Ромашову казалось, что голос у него какой-то чужой и такой сдавленный, точно в горле что-то застряло. «Каким я, должно быть, кажусь жалким!» — подумал он, но тотчас же успокоил себя тем обычным приемом, к которому часто прибегают застенчивые люди: «Ведь это всегда, когда конфузишься, то думаешь, что все это видят, а на самом деле только тебе это заметно, а другим вовсе нет».

Он сел на кресло рядом с Шурочкой, которая, быстро мелькая крючком, вязала какое-то кружево. Она никогда не сидела без дела, и все скатерти, салфеточки, абажуры и занавески в доме были связаны ее руками.

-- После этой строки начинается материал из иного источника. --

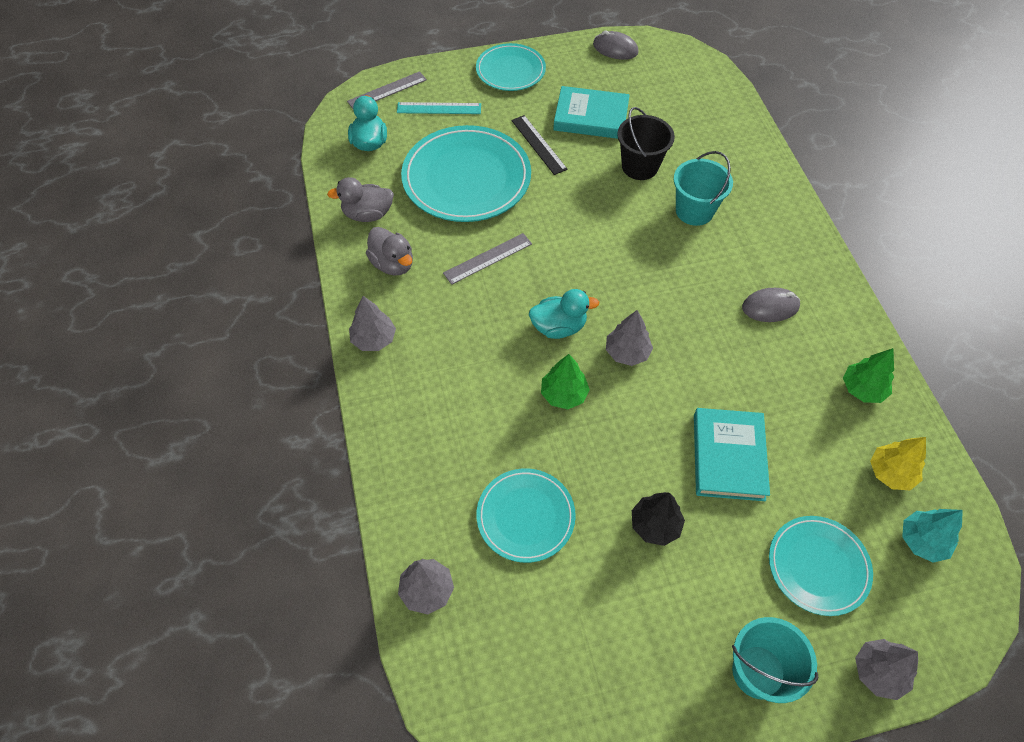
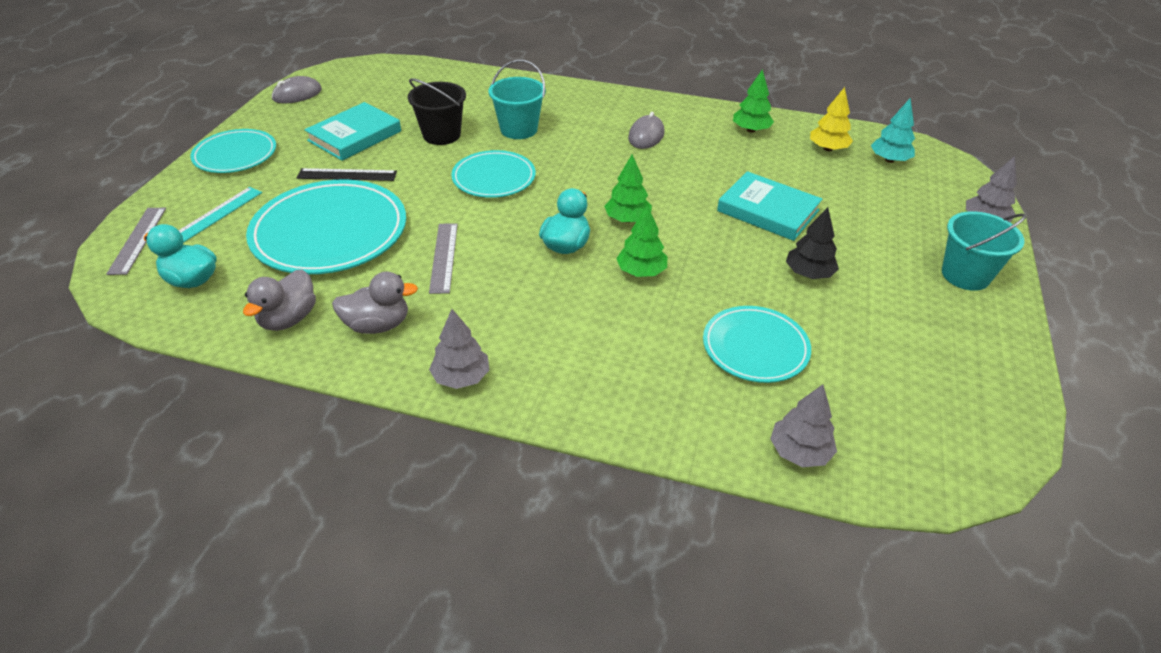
camera: 60 degrees left, 15 degrees down
grey tree [606,310,653,366] -> green tree [604,155,652,223]
turquoise plate [769,516,873,616] -> turquoise plate moved to [451,150,536,198]

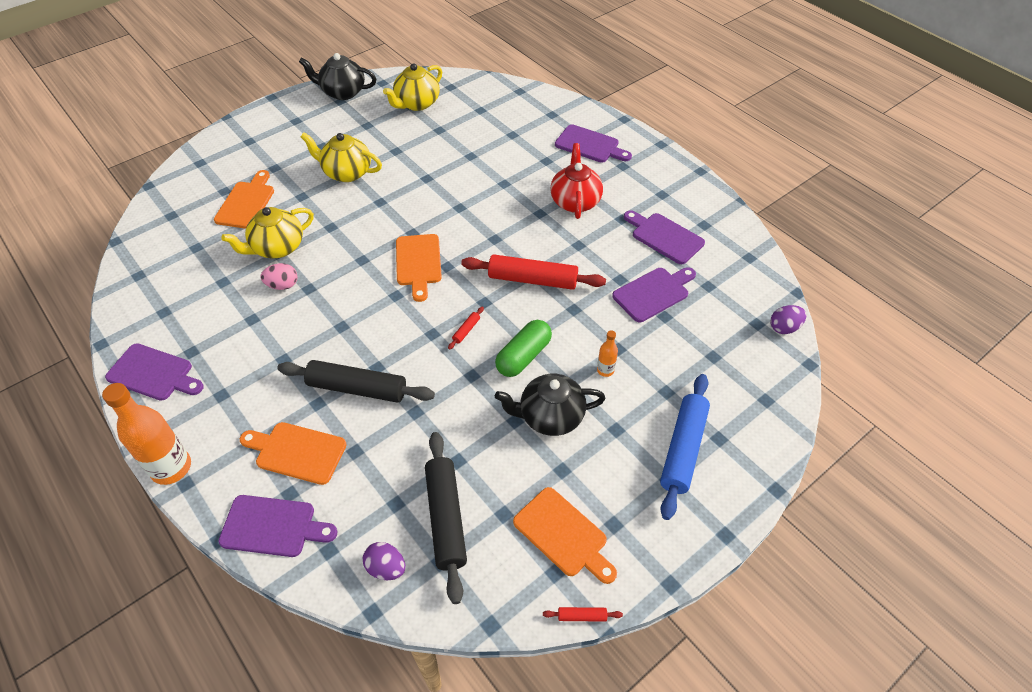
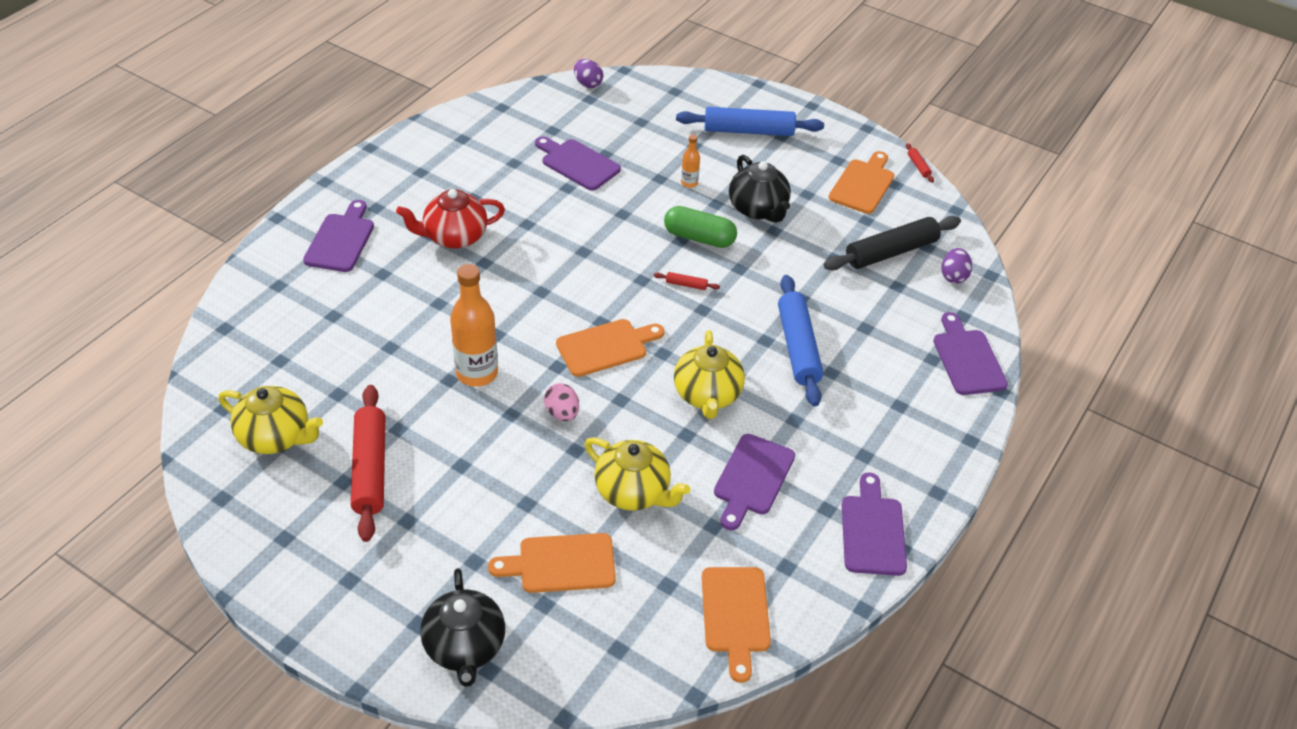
camera: 110 degrees left, 5 degrees down
orange bottle [102,383,191,485] -> orange bottle moved to [450,264,498,387]
orange cutting board [240,422,347,485] -> orange cutting board moved to [702,567,771,683]
pink egg [261,263,297,290] -> pink egg moved to [544,383,579,421]
black rolling pin [277,360,435,403] -> blue rolling pin [778,275,823,406]
black teapot [299,53,376,100] -> black teapot moved to [420,568,505,687]
yellow teapot [301,132,382,182] -> yellow teapot moved to [674,330,745,419]
red rolling pin [461,254,606,290] -> red rolling pin moved to [351,385,385,542]
purple cutting board [624,210,705,264] -> purple cutting board moved to [714,434,795,530]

Ромашов осторожно взял пальцами нитку, шедшую от клубка к ее руке, и спросил:

— Как называется это вязанье?

— Гипюр. Вы в десятый раз спрашиваете. Шурочка вдруг быстро, внимательно взглянула на подпоручика и так же быстро опустила глаза на вязанье. Но сейчас же опять подняла их и засмеялась.

— Да вы ничего, Юрий Алексеич… вы посидите и оправьтесь немного. «Оправьсь!» — как у вас командуют.

Ромашов вздохнул и покосился на могучую шею Николаева, резко белевшую над воротником серой тужурки.